Je ne comprenais pas très bien de quoi il s'agissait. Mais mon cœur battait la chamade en prévision de quelque chose de si... si énorme et si important.
J'ai regardé fixement le visage de Richard, cherchant à confirmer mon intuition.
- Nous déménagerons demain", dit-il avec un léger sourire.
- Richard ! - Je me suis jetée à son cou. J'ai ri et je l'ai serré dans mes bras. J'ai ri encore, en regardant ses yeux marron foncé, couleur café.
Il m'a soulevée, m'a fait tourner et m'a déposée sur le sol.
- Nous irons chercher tes affaires demain", dit-il, sans lâcher ma main. - Et je n'aurai plus à me battre avec ta mère chaque fois que je voudrai te voir.
Le premier frisson a été remplacé par la peur. Mon cœur battait encore frénétiquement contre mes côtes, les mains de Richard étaient chaudes, et je l'ai regardé fixement, ne croyant pas tout à fait que c'était réel.
Il venait de nous proposer de vivre ensemble.

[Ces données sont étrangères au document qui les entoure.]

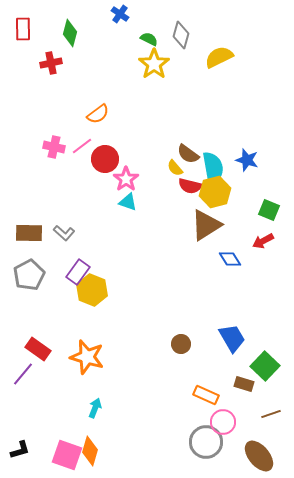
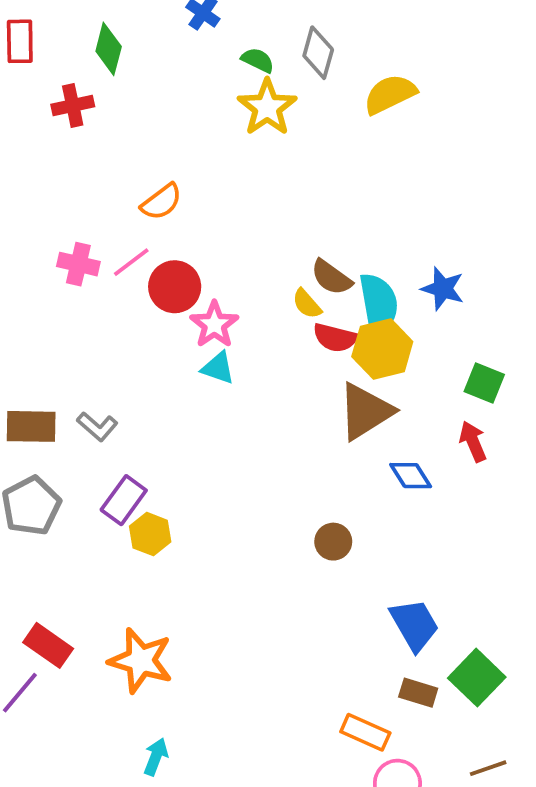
red arrow: (263, 241) -> (473, 442), turned 95
yellow hexagon: (92, 290) -> (150, 534), size x0.7
brown circle: (181, 344) -> (333, 542), moved
brown rectangle: (244, 384) -> (418, 693), moved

C'est parfois agaçant : il décide de tout pour nous deux. Mais c'est pour cela que je l'aimais. Malgré le fait que nous n'avions pas d'argent, j'avais confiance en lui. J'étais sûre de notre "demain" avec lui.
- Tu crois qu'on peut le faire ? - ai-je demandé, presque en chuchotant.

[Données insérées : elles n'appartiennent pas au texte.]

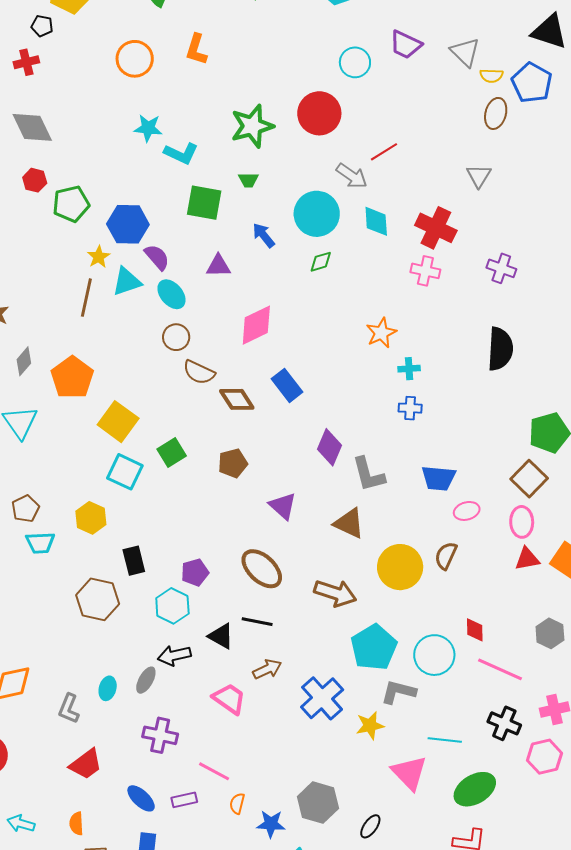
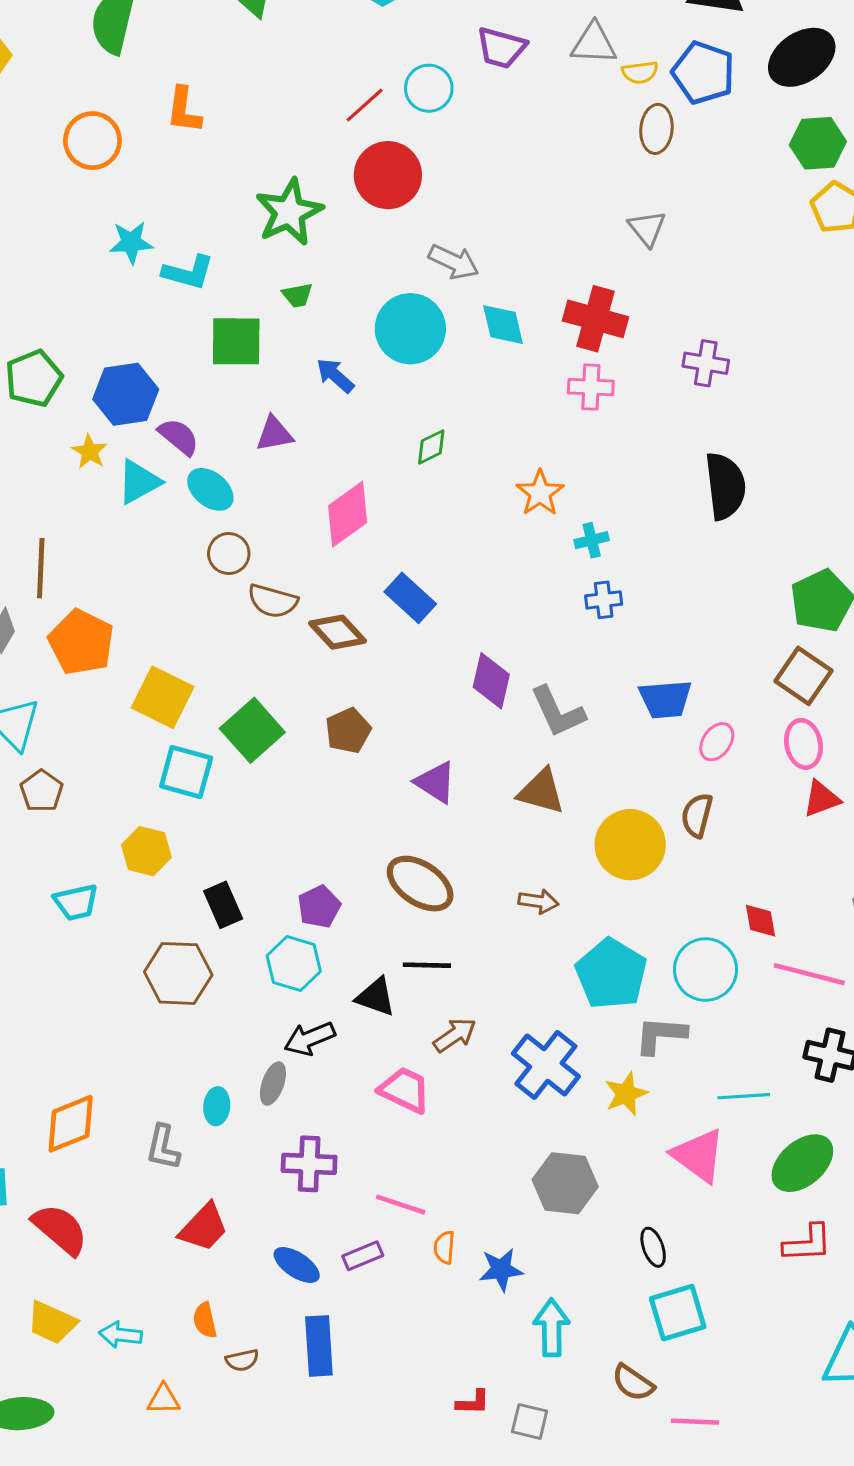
gray triangle: (465, 52) -> (594, 44), turned -32
red line: (384, 152) -> (365, 105), moved
green diamond: (321, 262) -> (431, 447), moved
brown line: (86, 298) -> (41, 568), moved
green square: (172, 453) -> (252, 730), size x1.4
brown pentagon: (25, 509) -> (42, 791), moved
pink ellipse: (467, 511) -> (717, 742), turned -30
brown arrow: (335, 593) -> (538, 901), size x0.6
gray hexagon: (318, 803) -> (565, 1183), moved
black ellipse: (370, 826) -> (653, 1247), turned -45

- Nous nous débrouillerons", a-t-il dit avec une telle fermeté que je n'avais aucune chance de ne pas le croire. - On m'a déjà proposé un poste dans l'entreprise. Il ne me reste plus qu'à terminer ma thèse. Nous vivrons dans cette cage pendant quelques mois, puis nous pourrons louer quelque chose de mieux.
- C'est bien ici aussi", dis-je avec désinvolture. - Il n'y a pas beaucoup de place, mais c'est un grand lit". Je l'ai embrassé. - C'est tellement... inattendu. Dis-moi que tout ira bien. Redis-le-moi, Ard", ai-je demandé.
- Nous allons nous en sortir", a-t-il dit en me regardant dans les yeux. - Nous nous en sortirons ensemble, Chris.